Work to complete: Within the entries below, find every line that has the string "reso", then copy it.
** Opening Data records block **
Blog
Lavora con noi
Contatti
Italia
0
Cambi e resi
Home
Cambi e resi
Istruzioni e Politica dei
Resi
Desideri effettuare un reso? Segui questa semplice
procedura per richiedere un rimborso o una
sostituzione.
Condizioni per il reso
** Closing Data records block **
** Opening Data records block **
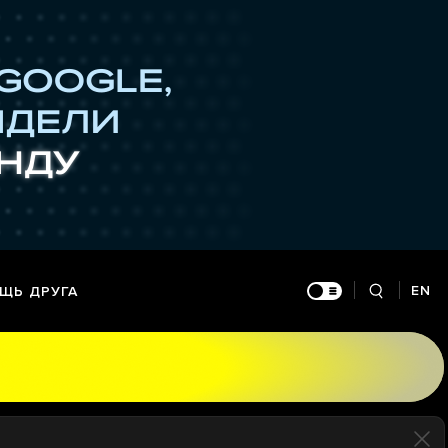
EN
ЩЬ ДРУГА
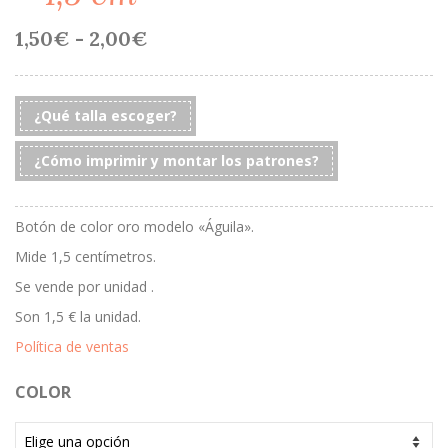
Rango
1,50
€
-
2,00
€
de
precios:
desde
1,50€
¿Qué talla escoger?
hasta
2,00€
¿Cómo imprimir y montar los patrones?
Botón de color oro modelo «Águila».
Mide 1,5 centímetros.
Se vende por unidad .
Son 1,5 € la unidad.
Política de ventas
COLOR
** Closing Data records block **
The answer:
Desideri effettuare un reso? Segui questa semplice
Condizioni per il reso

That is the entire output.